A apuração teve início em 2024 e identificou que diferentes instituições operam acima da capacidade prevista. Em um dos casos, uma unidade projetada para atender 20 crianças chegou a abrigar 25 simultaneamente. Outra instituição recebeu 29 adolescentes, apesar de possuir estrutura para apenas 15, enquanto uma terceira registrou 23 acolhidos em espaço planejado para 20. Conforme a promotora de Justiça Micaela Cristina Villain, responsável pela ação, a própria instituição informou que “a superlotação compromete o bem-estar das crianças e a capacidade de oferecer um ambiente seguro e adequado”.

Segundo o Ministério Público, o cenário persiste há pelo menos dois anos e reflete a falta de ampliação da rede diante do aumento da demanda.
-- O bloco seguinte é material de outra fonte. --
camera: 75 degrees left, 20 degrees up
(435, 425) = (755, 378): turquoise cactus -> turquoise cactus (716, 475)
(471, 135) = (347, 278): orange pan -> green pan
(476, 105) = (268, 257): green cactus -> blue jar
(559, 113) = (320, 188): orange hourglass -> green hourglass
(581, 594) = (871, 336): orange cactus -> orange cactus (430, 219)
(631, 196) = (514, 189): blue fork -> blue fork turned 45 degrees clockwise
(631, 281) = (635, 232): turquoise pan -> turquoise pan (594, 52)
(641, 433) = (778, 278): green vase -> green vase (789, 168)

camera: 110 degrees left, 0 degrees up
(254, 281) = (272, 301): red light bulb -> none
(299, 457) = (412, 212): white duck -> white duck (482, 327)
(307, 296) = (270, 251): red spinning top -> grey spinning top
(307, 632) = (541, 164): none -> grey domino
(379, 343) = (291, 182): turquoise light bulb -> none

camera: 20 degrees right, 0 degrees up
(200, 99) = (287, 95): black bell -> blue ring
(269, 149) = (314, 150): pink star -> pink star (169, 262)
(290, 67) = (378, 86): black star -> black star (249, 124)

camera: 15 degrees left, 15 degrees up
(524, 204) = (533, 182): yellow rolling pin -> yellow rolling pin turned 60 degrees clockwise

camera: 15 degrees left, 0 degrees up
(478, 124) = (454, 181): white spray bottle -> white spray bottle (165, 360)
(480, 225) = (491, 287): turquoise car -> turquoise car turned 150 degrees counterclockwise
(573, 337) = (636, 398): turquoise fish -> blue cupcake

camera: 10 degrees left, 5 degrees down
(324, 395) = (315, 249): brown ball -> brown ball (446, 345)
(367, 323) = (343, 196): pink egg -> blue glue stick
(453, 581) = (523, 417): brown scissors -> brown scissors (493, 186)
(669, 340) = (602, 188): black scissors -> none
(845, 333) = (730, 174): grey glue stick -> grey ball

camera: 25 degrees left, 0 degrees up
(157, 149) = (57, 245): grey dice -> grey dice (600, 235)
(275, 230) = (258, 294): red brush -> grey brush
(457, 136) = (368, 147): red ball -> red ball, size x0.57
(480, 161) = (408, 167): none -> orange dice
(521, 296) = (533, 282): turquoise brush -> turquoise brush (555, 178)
Relatórios do Conselho Tutelar também apontaram dificuldades no atendimento individualizado e problemas estruturais em algumas unidades. Na ação, que tramita na Vara da Infância e Juventude da comarca, o MPSC pede que a Justiça determine, em caráter de urgência, que o município garanta vagas suficientes para atender medidas judiciais de acolhimento, além da criação de novas unidades ou ampliação da rede conveniada, respeitando o limite máximo de 20 acolhidos por instituição.